Any further questions for me? Any advice you’d like to give or share? Any opinion on this blog post? Then please let me know!

This blog post is based on a presentation on I gave at the Marie-Curie Alumni Association annual conference in Vienna (Feb 2019). See slides on zenodo.

[1] Not that I had any problems with the people in my field. I have met a lot of great people in my former field during my time as PhD student and postdoc. But I found it weird to imagine keeping such a very small circle of people as my peers for the next 30 years or so (on the group leader and professor level I found there was very little fluctuation, and very little cross-discipline movement).

[2] See the very readable book “The Age of Wonder: How the Romantic Generation Discovered the Beauty and Terror of Science” by Richard Holmes

[3] See UN FAO 2006 report.

[4] In retrospect I shouldn’t have felt that urge, see my other blog post on the lessons I learned.

[5] And not only fair in the sense of the fair trade label, but truly fair. For instance did I work with a very special chocolate from a great Ecuadorian chocolate company. They not only get their beans from local cooperatives, but also produce the chocolate in the country of origin. This is still a rare exception in the world of chocolate. Thanks HojaVerde!

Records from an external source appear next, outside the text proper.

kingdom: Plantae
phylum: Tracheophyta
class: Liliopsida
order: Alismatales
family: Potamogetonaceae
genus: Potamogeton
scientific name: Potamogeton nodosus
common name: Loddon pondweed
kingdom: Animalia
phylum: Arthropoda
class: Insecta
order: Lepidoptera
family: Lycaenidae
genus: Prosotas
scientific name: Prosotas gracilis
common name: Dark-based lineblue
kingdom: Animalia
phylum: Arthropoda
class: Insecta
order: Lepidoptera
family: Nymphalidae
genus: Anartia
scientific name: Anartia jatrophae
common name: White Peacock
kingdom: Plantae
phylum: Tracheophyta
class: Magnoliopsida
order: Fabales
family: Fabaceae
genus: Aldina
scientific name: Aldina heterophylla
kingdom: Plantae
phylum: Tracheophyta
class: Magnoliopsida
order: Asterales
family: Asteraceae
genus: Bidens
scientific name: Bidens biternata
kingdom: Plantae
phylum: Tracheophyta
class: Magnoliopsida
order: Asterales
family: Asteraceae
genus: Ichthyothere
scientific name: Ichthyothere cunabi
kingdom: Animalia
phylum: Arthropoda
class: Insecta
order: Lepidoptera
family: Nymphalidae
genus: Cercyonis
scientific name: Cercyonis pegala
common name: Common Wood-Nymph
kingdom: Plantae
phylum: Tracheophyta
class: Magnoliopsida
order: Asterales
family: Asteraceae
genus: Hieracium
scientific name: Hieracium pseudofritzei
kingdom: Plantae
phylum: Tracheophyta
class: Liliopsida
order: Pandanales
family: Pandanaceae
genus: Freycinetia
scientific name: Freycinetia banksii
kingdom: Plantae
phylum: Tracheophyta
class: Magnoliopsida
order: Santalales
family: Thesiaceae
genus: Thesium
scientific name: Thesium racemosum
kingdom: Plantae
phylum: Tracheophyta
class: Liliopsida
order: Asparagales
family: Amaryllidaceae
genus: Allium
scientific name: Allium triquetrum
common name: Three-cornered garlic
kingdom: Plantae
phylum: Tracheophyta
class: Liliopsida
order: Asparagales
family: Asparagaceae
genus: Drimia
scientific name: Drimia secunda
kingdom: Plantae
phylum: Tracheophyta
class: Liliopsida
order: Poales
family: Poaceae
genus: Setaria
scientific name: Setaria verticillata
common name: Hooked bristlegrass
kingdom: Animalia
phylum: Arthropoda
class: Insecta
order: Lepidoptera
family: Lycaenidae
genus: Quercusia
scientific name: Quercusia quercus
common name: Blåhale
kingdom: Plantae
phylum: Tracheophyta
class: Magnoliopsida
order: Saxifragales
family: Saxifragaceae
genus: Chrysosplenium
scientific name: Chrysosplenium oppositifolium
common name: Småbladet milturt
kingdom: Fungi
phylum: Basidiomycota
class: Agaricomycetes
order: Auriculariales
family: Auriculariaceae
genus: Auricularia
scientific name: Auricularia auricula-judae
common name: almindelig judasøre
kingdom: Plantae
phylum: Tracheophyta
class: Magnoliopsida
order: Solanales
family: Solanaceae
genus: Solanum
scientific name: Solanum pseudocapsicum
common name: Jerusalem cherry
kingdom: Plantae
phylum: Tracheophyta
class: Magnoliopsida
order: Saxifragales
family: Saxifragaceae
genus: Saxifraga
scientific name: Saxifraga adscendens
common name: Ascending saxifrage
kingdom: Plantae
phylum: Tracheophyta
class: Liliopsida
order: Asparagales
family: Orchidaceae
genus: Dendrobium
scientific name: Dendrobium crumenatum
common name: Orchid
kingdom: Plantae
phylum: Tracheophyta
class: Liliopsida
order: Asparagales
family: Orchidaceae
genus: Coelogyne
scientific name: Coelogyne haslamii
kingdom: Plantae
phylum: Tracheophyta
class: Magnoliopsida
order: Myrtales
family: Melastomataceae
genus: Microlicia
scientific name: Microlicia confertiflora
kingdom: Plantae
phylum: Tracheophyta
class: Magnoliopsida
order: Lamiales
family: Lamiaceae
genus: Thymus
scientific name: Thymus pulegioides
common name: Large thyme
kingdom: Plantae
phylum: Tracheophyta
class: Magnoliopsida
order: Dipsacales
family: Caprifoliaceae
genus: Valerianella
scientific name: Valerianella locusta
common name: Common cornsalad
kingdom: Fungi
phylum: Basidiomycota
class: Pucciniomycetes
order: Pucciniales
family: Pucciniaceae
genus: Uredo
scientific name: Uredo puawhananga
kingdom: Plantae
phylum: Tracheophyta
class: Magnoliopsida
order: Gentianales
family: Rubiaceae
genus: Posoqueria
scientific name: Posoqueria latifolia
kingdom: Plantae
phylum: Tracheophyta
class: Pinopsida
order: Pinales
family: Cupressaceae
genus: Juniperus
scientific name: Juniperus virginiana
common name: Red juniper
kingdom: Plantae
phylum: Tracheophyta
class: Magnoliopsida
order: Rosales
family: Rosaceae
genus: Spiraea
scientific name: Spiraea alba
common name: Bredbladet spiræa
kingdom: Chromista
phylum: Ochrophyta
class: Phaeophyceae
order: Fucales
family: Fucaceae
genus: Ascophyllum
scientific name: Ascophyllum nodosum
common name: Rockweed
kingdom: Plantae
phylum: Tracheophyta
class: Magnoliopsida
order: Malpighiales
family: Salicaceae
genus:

[6] If you take marketing, sales, and packaging together it is not rare to see small companies spending 70–80% on marketing and sales, and only 10–20% on the actual product!

[7] In my personal case, I do not work on that large range. But my current projects give me the chance to work in very different scientific fields as well. Including metabolomics, genetics, psychiatry/behavioral and social sciences, and others.

[8] Obviously, and the same is true for all of the above, it doesn’t hurt to acknowledge that worrying about “career choices” is a luxury problem. As it suggests that one is in the luxurious position to be able to consciously decide to some extent about the own professional path. Many people are not that lucky.